3. Resource Clean-Up (Phase 2)

When the demo duration passes, the coroutines hosting both collectors are cancelled. Active subscriber count drops back to 0.

[15:59:18.038] Cancelling Subscriber 1 collection...
[15:59:18.040] Cancelling Subscriber 2 collection...
[15:59:18.043] [callbackFlow] Inactive. Unregistering listener from EventGenerator inside awaitClose...
[15:59:18.044] [EventGenerator] Listener unregistered. Active listeners: 0
[15:59:18.044] [EventGenerator] Stopping background event generation (0 active listeners)...
[15:59:18.044] [EventGenerator] Event generation cancelled (coroutine stopped).

WhileSubscribed(stopTimeoutMillis = 0) immediately halts the upstream callbackFlow subscription. As collection stops, the block awaitClose is executed. The listener is unregistered from EventGenerator. Seeing zero registered listeners remaining, the generator stops its background coroutine immediately.

4. Quiet Period

During the quiet period, the terminal is completely silent. No computations are made, and CPU cycles are saved.

5. Resuming Subscription (Phase 3)

When new collectors subscribe to the same SharedFlow downstream, the lifecycle repeats naturally without manual re-instantiation of the stream:

--- PHASE 3: Subscribers 1 & 2 subscribing AGAIN ---
[15:59:30.054] [callbackFlow] Active. Subscribing to EventGenerator...
[15:59:30.054] [EventGenerator] Listener registered. Active listeners: 1
[15:59:30.054] [EventGenerator] Starting background event generation...

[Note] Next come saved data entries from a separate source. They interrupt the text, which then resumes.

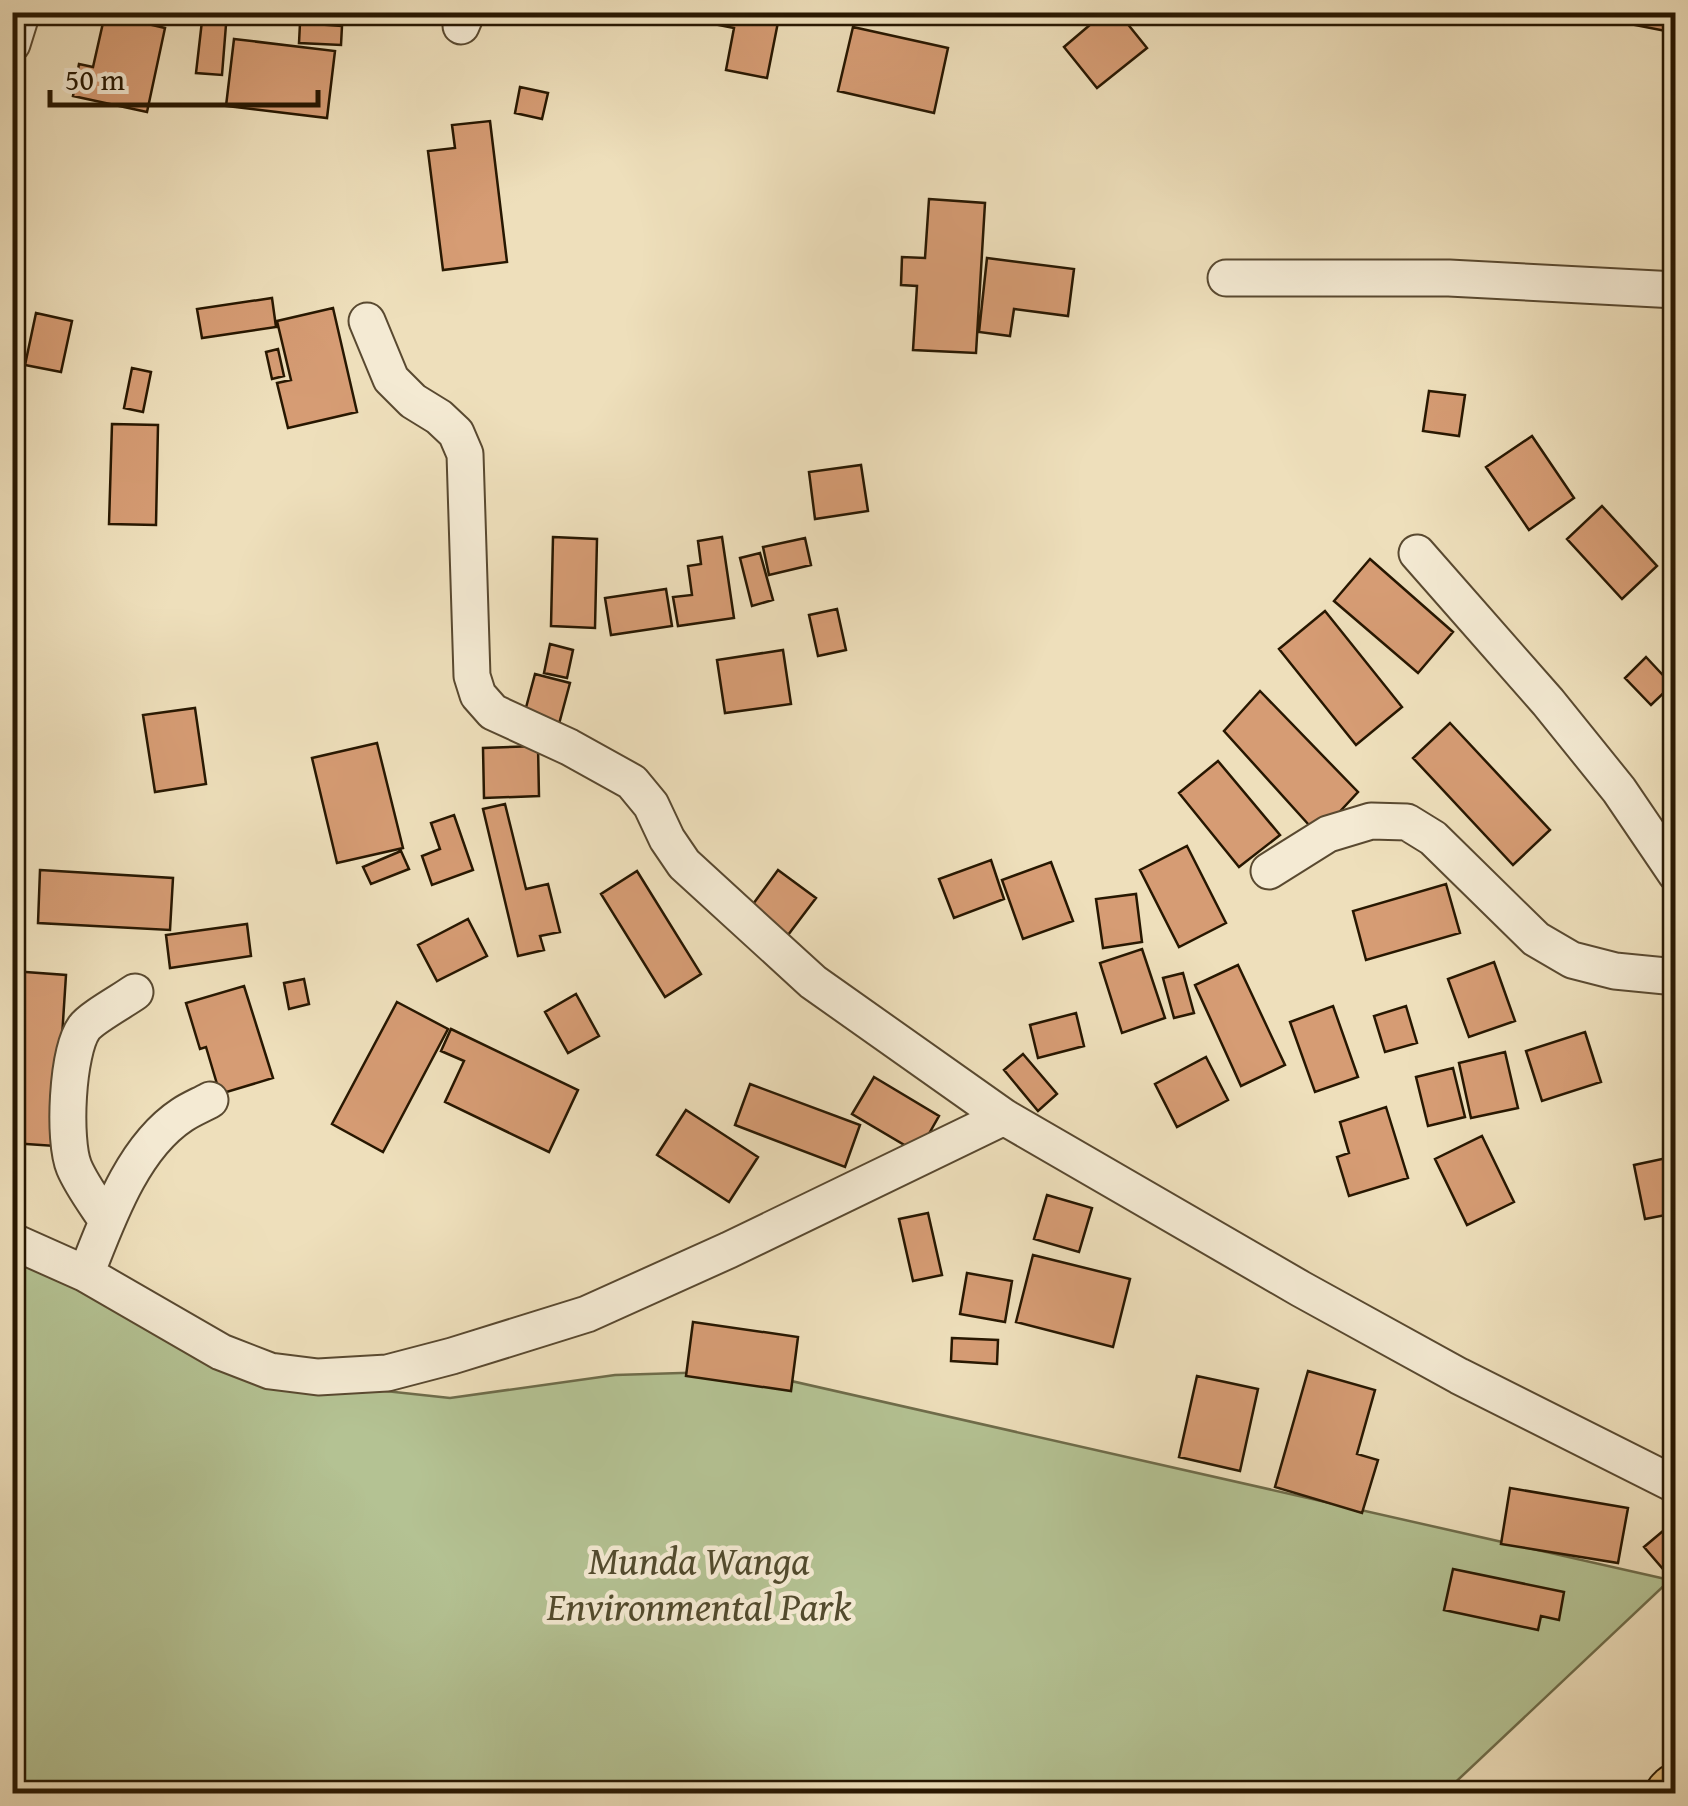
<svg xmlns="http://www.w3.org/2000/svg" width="1688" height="1806" font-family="'Gentium Book Plus',serif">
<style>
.green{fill:#b4c293;stroke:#6e6c4a;stroke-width:2.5}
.building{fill:#d69c74;stroke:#271701;stroke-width:2.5}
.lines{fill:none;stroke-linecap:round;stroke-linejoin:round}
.minor-casing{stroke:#594930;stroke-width:39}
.highway-casing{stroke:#271701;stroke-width:56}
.minor{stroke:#f4ead3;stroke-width:35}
.highway{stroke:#e7c07e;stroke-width:52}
.labels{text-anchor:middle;stroke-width:9;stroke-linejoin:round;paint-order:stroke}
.park-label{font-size:40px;font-style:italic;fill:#514a2d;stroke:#f4ead3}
</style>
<rect width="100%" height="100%" fill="#eedfbb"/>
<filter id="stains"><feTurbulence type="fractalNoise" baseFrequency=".002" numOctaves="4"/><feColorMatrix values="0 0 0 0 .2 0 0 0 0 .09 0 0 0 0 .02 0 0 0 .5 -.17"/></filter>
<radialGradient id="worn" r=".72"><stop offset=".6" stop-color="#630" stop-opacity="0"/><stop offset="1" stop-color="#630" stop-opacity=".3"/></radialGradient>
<path class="green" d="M12 1243 256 1377 450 1398 615 1375 747 1371 1670 1580 1444 1793H13Z"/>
<path class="building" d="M203 12H227L222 75 196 73Z
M669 12H780L767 78 726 70 734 28 668 15Z
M1105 12H1118L1147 48 1097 88 1064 47Z
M1431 12H1510L1433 22Z
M1632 12H1676V33L1630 24Z
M105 14 165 28 147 112 73 96 79 64 93 67Z
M300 23 342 26 341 45 299 43Z
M853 27 948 48 934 113 838 91Z
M234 39 335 51 327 118 226 106Z
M520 87 548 93 542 119 515 113Z
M490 121 507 262 443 270 428 151 455 148 452 125Z
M929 199 985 203 976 353 913 350 917 286 901 285 902 257 925 258Z
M987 258 1074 269 1068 316 1014 309 1010 336 979 332Z
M272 298 276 327 202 338 197 309Z
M333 308 357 412 288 428 277 383 291 380 277 321Z
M36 313 72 321 61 372 25 365Z
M278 349 284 376 272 379 266 352Z
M132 368 151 372 143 412 124 408Z
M1429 391 1465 395 1459 436 1423 431Z
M112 424 158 425 156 525 109 524Z
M1532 436 1574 498 1529 530 1486 467Z
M861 465 868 511 815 519 809 472Z
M1602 506 1657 566 1622 599 1567 539Z
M553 537 597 539 595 628 551 626Z
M722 537 734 618 678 626 673 597 692 595 688 566 701 564 698 541Z
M805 538 811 565 769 575 763 547Z
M760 553 773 600 752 606 740 558Z
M1370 559 1453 632 1418 673 1334 601Z
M666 589 672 626 611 635 605 598Z
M837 609 846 650 818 656 809 615Z
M1325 611 1402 707 1356 745 1279 649Z
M550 644 573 650 567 678 544 673Z
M783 650 791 704 725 713 717 660Z
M1646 657 1672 685 1651 705 1625 678Z
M535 674 570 683 559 724 524 715Z
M1260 691 1358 792 1318 835 1224 731Z
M195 708 206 784 155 792 143 715Z
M1450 723 1550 830 1513 865 1413 758Z
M377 743 403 848 337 863 312 758Z
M538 746 539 796 484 798 483 748Z
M1218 761 1280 835 1239 867 1179 793Z
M505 804 526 889 548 884 560 932 540 936 544 950 518 956 483 809Z
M454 815 473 870 432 885 422 856 440 849 431 823Z
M1187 846 1226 923 1179 947 1140 870Z
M401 851 409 869 371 884 363 867Z
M991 860 1004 899 954 918 939 879Z
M1051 862 1073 921 1023 939 1002 880Z
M40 870 173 878 170 930 38 923Z
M778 870 816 898 785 939 748 911Z
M637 871 701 974 665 997 601 894Z
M1446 884 1460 933 1366 960 1353 911Z
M1136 894 1142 942 1103 948 1096 899Z
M468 919 487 956 437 981 418 945Z
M247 924 251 956 170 968 166 935Z
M1142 949 1165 1018 1122 1033 1100 963Z
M1494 962 1515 1021 1469 1037 1448 979Z
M1238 965 1285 1065 1241 1086 1195 985Z
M12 971 66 975 55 1146 12 1143Z
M1183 973 1194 1013 1174 1018 1163 978Z
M304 979 309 1004 289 1009 284 983Z
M244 986 273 1078 220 1094 206 1047 200 1049 186 1003Z
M576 994 599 1036 568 1053 545 1012Z
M397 1002 448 1029 383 1152 332 1124Z
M1333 1006 1358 1077 1315 1092 1290 1022Z
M1406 1006 1417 1043 1385 1052 1374 1016Z
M1076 1013 1084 1046 1038 1058 1030 1025Z
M451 1029 578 1090 549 1152 445 1102 464 1061 441 1051Z
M1585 1032 1601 1082 1542 1101 1526 1051Z
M1505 1052 1518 1108 1471 1118 1459 1063Z
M1023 1054 1057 1094 1038 1111 1004 1070Z
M1206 1057 1228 1100 1177 1127 1155 1084Z
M1453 1068 1465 1117 1428 1126 1416 1077Z
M874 1077 939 1116 918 1153 852 1114Z
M750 1084 860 1125 845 1167 735 1125Z
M1386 1107 1408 1178 1349 1196 1337 1157 1349 1153 1340 1122Z
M686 1110 758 1157 729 1202 657 1155Z
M1482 1136 1514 1202 1467 1225 1435 1159Z
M1676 1156V1213L1645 1219 1634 1165Z
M1047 1195 1092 1208 1079 1252 1034 1239Z
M928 1213 942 1275 913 1281 899 1219Z
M1033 1255 1130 1279 1113 1347 1016 1322Z
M967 1273 1012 1281 1005 1322 960 1314Z
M693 1322 798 1337 791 1391 686 1376Z
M952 1338 998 1340 997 1364 951 1361Z
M1308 1371 1375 1390 1357 1454 1378 1460 1362 1513 1275 1487Z
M1197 1376 1258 1389 1240 1471 1179 1457Z
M1510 1488 1628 1508 1618 1563 1501 1544Z
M1676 1520V1571L1669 1576 1644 1547Z
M1453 1569 1564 1592 1559 1620 1541 1616 1538 1630 1444 1610Z"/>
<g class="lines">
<defs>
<path id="minor" d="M461 26 467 12
M12 44 22 12
M1226 278H1449L1676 290
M367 321 391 379 413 401 439 417 456 433 465 454 472 676 478 695 493 712 569 747 632 782 651 805 667 839 684 864 813 982 1004 1117
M1417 553 1548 702 1619 790 1676 874
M1269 871 1328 834 1371 821 1407 822 1433 838 1536 939 1572 960 1615 971 1676 977
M107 1221C96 1204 82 1186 74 1167 63 1140 67 1052 84 1028 91 1018 124 1000 135 992
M12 1241 86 1274 221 1352 270 1371 318 1377 387 1373 452 1356 587 1314 729 1250 1004 1117 1301 1289 1459 1376 1676 1485
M86 1274C107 1221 132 1148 182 1115 191 1109 201 1105 210 1100"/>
<path id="highway" d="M1672 1794 1676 1790"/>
</defs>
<use href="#minor" class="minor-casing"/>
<use href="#highway" class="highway-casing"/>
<use href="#minor" class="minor"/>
<use href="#highway" class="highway"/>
</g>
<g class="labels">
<g class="park-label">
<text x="699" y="1574">Munda Wanga<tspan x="699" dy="46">Environmental Park</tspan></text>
</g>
</g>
<rect width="1688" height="1806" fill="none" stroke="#eedfbb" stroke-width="50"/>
<rect x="15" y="15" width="1658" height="1776" fill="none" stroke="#271701" stroke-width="5"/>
<rect x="25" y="25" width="1638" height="1756" fill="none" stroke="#271701" stroke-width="2.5"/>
<path d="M50 90v15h268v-15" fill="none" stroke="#271701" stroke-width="5"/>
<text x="65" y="90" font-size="30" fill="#271701" stroke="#f4ead3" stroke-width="8" paint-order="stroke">50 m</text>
<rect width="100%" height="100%" filter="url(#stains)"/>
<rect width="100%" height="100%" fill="url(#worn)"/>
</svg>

The generator kicks off its event pipeline again, picking up where it left off (starting with Event #11), multicasting items to the newly registered subscribers.


Key Design Insights

  1. SharingStarted.WhileSubscribed:
    • The stopTimeoutMillis parameter configures a grace period before stopping the upstream collection. Setting this to 0 terminates it immediately. If configured as 5000 (5 seconds), sudden UI reconstruction events (such as Android device rotation) won’t cause upstream unsubscription and re-subscription, keeping event streams continuous and lightweight.
  2. Safe Buffering via trySend:
    • Inside callbackFlow, data is pushed via trySend(event). Unlike the suspending send(event) method, trySend is non-blocking and immediately returns a status. If downstream consumers are slow and buffers are full, events are handled safely rather than blocking the thread.
  3. Robust Lifecycle Cleanup in awaitClose:
    • The awaitClose block is guaranteed to execute whether the flow completes normally, fails with an exception, or is cancelled by a coroutine scope destruction. It is the ideal place to close sockets, tear down observers, or unregister hardware sensor listeners.

Conclusion

Combining callbackFlow + shareIn using the WhileSubscribed policy provides an elegant, safe, and robust solution for mapping any callback-based asynchronous datasource to Kotlin’s reactive streams. It eliminates resource leaks natively while enabling seamless stream sharing across an unlimited number of concurrent consumers.